Two Cartersville museums are teaming up to offer home-schoolers a program on the people who are indigenous to the United States.
The Booth Western Art Museum and the Bartow History Museum are hosting America’s Native Peoples, a program for Home-School Day, Wednesday from 10 a.m. to 2 p.m. at the Booth at 501 Museum Drive and at the history museum at 4 E. Church St.
Both institutions will enable home-schoolers ages 5 and older to learn about the history and arts of the Cherokee and Creek before the Indian Removal Act of 1830, which authorized the president to negotiate with southern Native American tribes for their removal to federal territory west of the Mississippi River in exchange for their lands, and the American Indians of the West.
"You can’t talk about the history of Bartow County without including the important contributions of the Creek and the Cherokee," BHM Program Manager Joshua Graham said. "Likewise, the Booth has such a wonderful collection of Western art that includes American Indian art and artifacts. We really just thought there are few topics that we can show the community at such a high quality and with so many great examples in our collections. Additionally, while there are so many interesting aspects to these parts of history, it also contains topics that parents may find difficult to present, and we want to help support them as they do so."
Patty Dees, director of education at the Booth, said providing a "variety of educational opportunities to the home-school community" is an important piece of the museum’s mission.
"The Booth provides Home-School Fridays — small-group art lessons offered at Booth Art Academy on the first Friday of the month — and two large-group activities inclusive of home-school families each year," she said. "America’s Native Peoples is the fall large-group offering that is presented in conjunction with Bartow History Museum."
Joining forces on the program allows the institutions to "not only highlight two great museums in the Cartersville community but to also promote the collaboration of the arts and humanities," Dees said.
"American Indians is a popular topic for all ages," she said. "The diverse collection of American Indian art and artifacts at both museums naturally lent itself to the development of a fun, content-rich program. American Indian culture is rich and diverse and should be explored through a local, regional and national lens."
Graham said the two museums "share a commitment to the community and a commitment to education."

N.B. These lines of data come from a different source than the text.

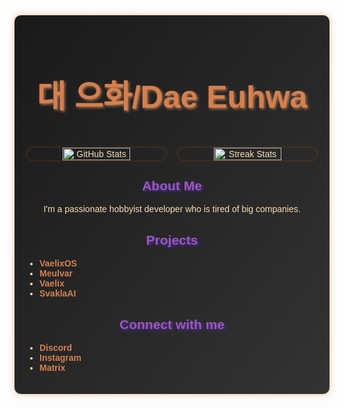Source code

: <link rel="preconnect" href="https://fonts.googleapis.com">
<link rel="preconnect" href="https://fonts.gstatic.com" crossorigin>
<link href="https://fonts.googleapis.com/css2?family=Delius&display=swap" rel="stylesheet">

<div align="center" style="font-family: 'Delius', Arial, sans-serif; background: linear-gradient(to bottom right, #1A1A1A, #333333); color: #F5DEB3; padding: 20px; border-radius: 10px; box-shadow: 0 0 10px rgba(230, 126, 34, 0.5);">
  <h1 style="font-size: 50px; color: #D5804F; text-shadow: 2px 2px 4px #A77250;">대 으화/Dae Euhwa</h1> <br/>

  <div style="display: flex; justify-content: center; gap: 20px;">
    <img src="https://github-readme-stats.vercel.app/api?username=daedaevibin&show_icons=true&title_color=D5804F&icon_color=A77250&text_color=F5DEB3&bg_color=1A1A1A" alt="GitHub Stats" width="49%" style="border-radius: 10px; box-shadow: 0 0 5px rgba(230, 126, 34, 0.3);"/>

  <img src="https://github-readme-streak-stats.herokuapp.com?user=daedaevibin&theme=dark&background=1A1A1A&ring=D5804F&fire=A77250&currStreakLabel=D5804F&sideNums=F5DEB3&dates=F5DEB3&sideLabels=A77250" alt="Streak Stats" width="49%" style="border-radius: 10px; box-shadow: 0 0 5px rgba(230, 126, 34, 0.3);"/>
  </div>

  <div style="margin-top: 20px;">
    <h2 style="color: #9B59B6; text-shadow: 2px 2px 4px #512DA8;">About Me</h2>
    <p>I'm a passionate hobbyist developer who is tired of big companies.</p>

  <h2 style="color: #9B59B6; text-shadow: 2px 2px 4px #512DA8;">Projects</h2>
    <ul style="list-style-type: disc; padding-left: 20px; text-align: left;">
      <li><a href="https://github.com/YeonSphere/VaelixOS" style="color: #D5804F; text-decoration: none; font-weight: bold;">VaelixOS</a></li>
      <li><a href="https://github.com/YeonSphere/Meulvar" style="color: #D5804F; text-decoration: none; font-weight: bold;">Meulvar</a></li>
      <li><a href="https://github.com/YeonSphere/Vaelix" style="color: #D5804F; text-decoration: none; font-weight: bold;">Vaelix</a></li>
      <li><a href="https://github.com/YeonSphere/SvaklaAI" style="color: #D5804F; text-decoration: none; font-weight: bold;">SvaklaAI</a></li>
    </ul>

  <h2 style="color: #9B59B6; text-shadow: 2px 2px 4px #512DA8;">Connect with me</h2>
    <ul style="list-style-type: disc; padding-left: 20px; text-align: left;">
      <li><a href="https://discord.com/users/daedaevibin/" style="color: #D5804F; text-decoration: none; font-weight: bold;">Discord</a></li>
      <li><a href="https://www.instagram.com/daedaevibin/" style="color: #D5804F; text-decoration: none; font-weight: bold;">Instagram</a></li>
      <li><a href="https://matrix.to/@daedaevibin#/@daedaevibin:matrix.org/" style="color: #D5804F; text-decoration: none; font-weight: bold;">Matrix</a></li>
    </ul>
  </div>
</div>
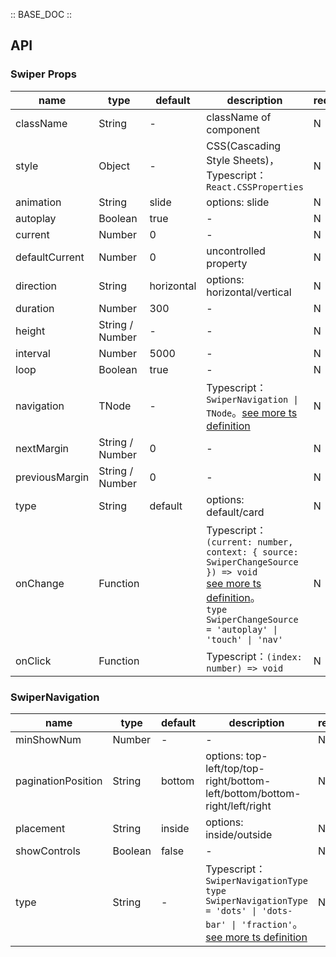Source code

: :: BASE_DOC ::

## API

### Swiper Props

name | type | default | description | required
-- | -- | -- | -- | --
className | String | - | className of component | N
style | Object | - | CSS(Cascading Style Sheets)，Typescript：`React.CSSProperties` | N
animation | String | slide | options: slide | N
autoplay | Boolean | true | \- | N
current | Number | 0 | \- | N
defaultCurrent | Number | 0 | uncontrolled property | N
direction | String | horizontal | options: horizontal/vertical | N
duration | Number | 300 | \- | N
height | String / Number | - | \- | N
interval | Number | 5000 | \- | N
loop | Boolean | true | \- | N
navigation | TNode | - | Typescript：`SwiperNavigation \| TNode`。[see more ts definition](https://github.com/Tencent/tdesign-mobile-react/blob/develop/src/common.ts) | N
nextMargin | String / Number | 0 | \- | N
previousMargin | String / Number | 0 | \- | N
type | String | default | options: default/card | N
onChange | Function |  | Typescript：`(current: number, context: { source: SwiperChangeSource }) => void`<br/>[see more ts definition](https://github.com/Tencent/tdesign-mobile-react/tree/develop/src/swiper/type.ts)。<br/>`type SwiperChangeSource = 'autoplay' \| 'touch' \| 'nav'`<br/> | N
onClick | Function |  | Typescript：`(index: number) => void`<br/> | N

### SwiperNavigation

name | type | default | description | required
-- | -- | -- | -- | --
minShowNum | Number | - | \- | N
paginationPosition | String | bottom | options: top-left/top/top-right/bottom-left/bottom/bottom-right/left/right | N
placement | String | inside | options: inside/outside | N
showControls | Boolean | false | \- | N
type | String | - | Typescript：`SwiperNavigationType` `type SwiperNavigationType = 'dots' \| 'dots-bar' \| 'fraction'`。[see more ts definition](https://github.com/Tencent/tdesign-mobile-react/tree/develop/src/swiper/type.ts) | N
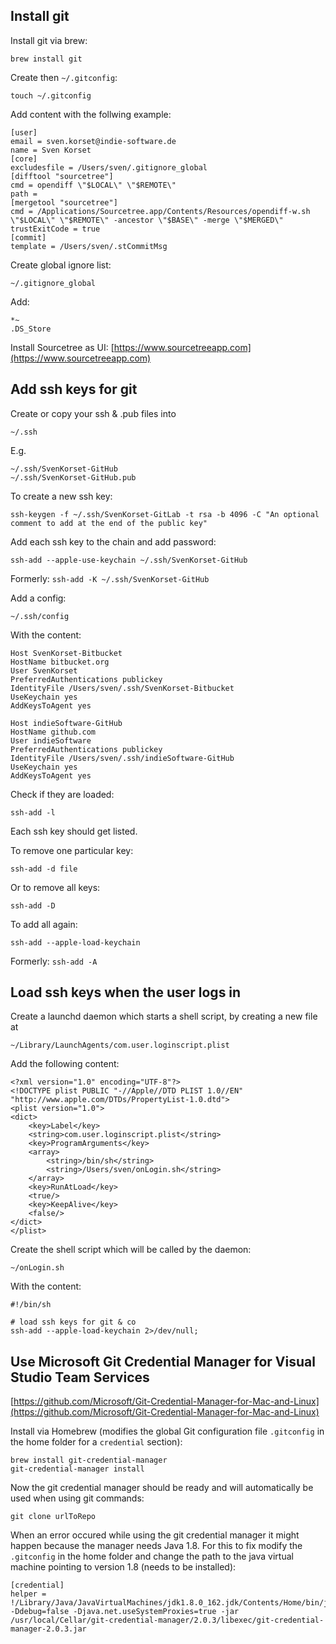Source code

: ## Install git

Install git via brew:

	brew install git
	
Create then `~/.gitconfig`:

	touch ~/.gitconfig
	
Add content with the follwing example:

	[user]
	email = sven.korset@indie-software.de
	name = Sven Korset
	[core]
	excludesfile = /Users/sven/.gitignore_global
	[difftool "sourcetree"]
	cmd = opendiff \"$LOCAL\" \"$REMOTE\"
	path = 
	[mergetool "sourcetree"]
	cmd = /Applications/Sourcetree.app/Contents/Resources/opendiff-w.sh \"$LOCAL\" \"$REMOTE\" -ancestor \"$BASE\" -merge \"$MERGED\"
	trustExitCode = true
	[commit]
	template = /Users/sven/.stCommitMsg

Create global ignore list:

	~/.gitignore_global
	
Add:

	*~
	.DS_Store

Install Sourcetree as UI: [https://www.sourcetreeapp.com](https://www.sourcetreeapp.com)

## Add ssh keys for git

Create or copy your ssh & .pub files into

	~/.ssh
	
E.g.

	~/.ssh/SvenKorset-GitHub
	~/.ssh/SvenKorset-GitHub.pub

To create a new ssh key:

	ssh-keygen -f ~/.ssh/SvenKorset-GitLab -t rsa -b 4096 -C "An optional comment to add at the end of the public key"

Add each ssh key to the chain and add password:

	ssh-add --apple-use-keychain ~/.ssh/SvenKorset-GitHub

Formerly: `ssh-add -K ~/.ssh/SvenKorset-GitHub`
	
Add a config:

	~/.ssh/config
	
With the content:

	Host SvenKorset-Bitbucket
	HostName bitbucket.org
	User SvenKorset
	PreferredAuthentications publickey
	IdentityFile /Users/sven/.ssh/SvenKorset-Bitbucket
	UseKeychain yes
	AddKeysToAgent yes

	Host indieSoftware-GitHub
	HostName github.com
	User indieSoftware
	PreferredAuthentications publickey
	IdentityFile /Users/sven/.ssh/indieSoftware-GitHub
	UseKeychain yes
	AddKeysToAgent yes

Check if they are loaded:

	ssh-add -l

Each ssh key should get listed.

To remove one particular key:

	ssh-add -d file

Or to remove all keys:

	ssh-add -D

To add all again:

	ssh-add --apple-load-keychain

Formerly: `ssh-add -A`

## Load ssh keys when the user logs in

Create a launchd daemon which starts a shell script, by creating a new file at 

	~/Library/LaunchAgents/com.user.loginscript.plist
	
Add the following content:

	<?xml version="1.0" encoding="UTF-8"?>
	<!DOCTYPE plist PUBLIC "-//Apple//DTD PLIST 1.0//EN" "http://www.apple.com/DTDs/PropertyList-1.0.dtd">
	<plist version="1.0">
	<dict>
		<key>Label</key>
		<string>com.user.loginscript.plist</string>
		<key>ProgramArguments</key>
		<array>
			<string>/bin/sh</string>
			<string>/Users/sven/onLogin.sh</string>
		</array>
		<key>RunAtLoad</key>
		<true/>
		<key>KeepAlive</key>
		<false/>
	</dict>
	</plist>

Create the shell script which will be called by the daemon:

	~/onLogin.sh
	
With the content:

	#!/bin/sh

	# load ssh keys for git & co
	ssh-add --apple-load-keychain 2>/dev/null;

## Use Microsoft Git Credential Manager for Visual Studio Team Services

[https://github.com/Microsoft/Git-Credential-Manager-for-Mac-and-Linux](https://github.com/Microsoft/Git-Credential-Manager-for-Mac-and-Linux)

Install via Homebrew (modifies the global Git configuration file `.gitconfig` in the home folder for a `credential` section):

	brew install git-credential-manager
	git-credential-manager install

Now the git credential manager should be ready and will automatically be used when using git commands:

	git clone urlToRepo

When an error occured while using the git credential manager it might happen because the manager needs Java 1.8. For this to fix modify the `.gitconfig` in the home folder and change the path to the java virtual machine pointing to version 1.8 (needs to be installed):

	[credential]
	helper = !/Library/Java/JavaVirtualMachines/jdk1.8.0_162.jdk/Contents/Home/bin/java -Ddebug=false -Djava.net.useSystemProxies=true -jar /usr/local/Cellar/git-credential-manager/2.0.3/libexec/git-credential-manager-2.0.3.jar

"We want to make sure everyone in the area feels like they can enjoy our museums and really learn about our local and national history through our collections," he said, noting the Booth is a "great museum" with an "amazingly dedicated education team." "By offering this joint program, we really want all families to take the time they need to see as many aspects of this important topic as they can."
The two institutions will highlight content and hands-on activities that are specific to their own collection.
"Each museum will have multiple unique stations set up, talking about different aspects of American Indian history and the connection Bartow and surrounding counties have to that history," Graham said, noting he will be leading the BHM program. "At the Bartow History Museum, we will be looking at the difference between some Cherokee and Creek homes, Cherokee dress and home life and the Cherokee syllabary."
Museum educators and docents at the Booth will help students learn about the tribes of the West and the culture of the western band of the Cherokee through art and hands-on activities, Dees said.
"Booth Western Art Museum will provide a hands-on art station where participants will learn about plant dyes and create a paper weaving," she said. "A bison box object-handling station will also be offered. Students will … participate in American Indian games [and] create a paper craft home. These are just a few of the interactive activities provided."
Dees wants the program to ignite an interest in the story of the country's aboriginal inhabitants for the young people who attend.
"I hope it inspires students to want to learn even more about the diversity of American Indian cultures, including different traditions, art, food, clothing and homes," she said.
The cost of the Booth program is $5 for home-schooled students and $3 for adults. Registration is required for groups of 10 or more and can be done by emailing email@example.com or calling 770-387-3849.
For the history museum, admission is $5 for home-schooled students and $4 for adults. Registration is not required for groups smaller than 10, although it is suggested. Call 770-382-3818, ext. 6288, or email firstname.lastname@example.org for reservations.
The Booth also is having an event later this month to recognize all active and retired educators.
The staff is planning Educator Night at the Booth for Thursday, Sept. 20, from 5 to 8 p.m. to give teachers and administrators a relaxing evening of fun.
"Educator Night at the Booth is a way for us to say thank you to the educators in our community," Dees said. "We want to provide a relaxed atmosphere for educators to view the museum and take part in some special programming, like an exclusive gallery walk of our newest exhibition, 'Treasures from the Frederic Remington Art Museum & Beyond.'"
Educators will be admitted free and can participate in one, two or all three of the evening's activities — the gallery walk at 5:15 p.m., drinks and light hors d’oeuvres at 6 p.m. and a lecture/performance by author Michael F. Blake on Theodore Roosevelt's West in the theater at 7 p.m.
"Michael will become the 26th president right in front of the audience," Dees said.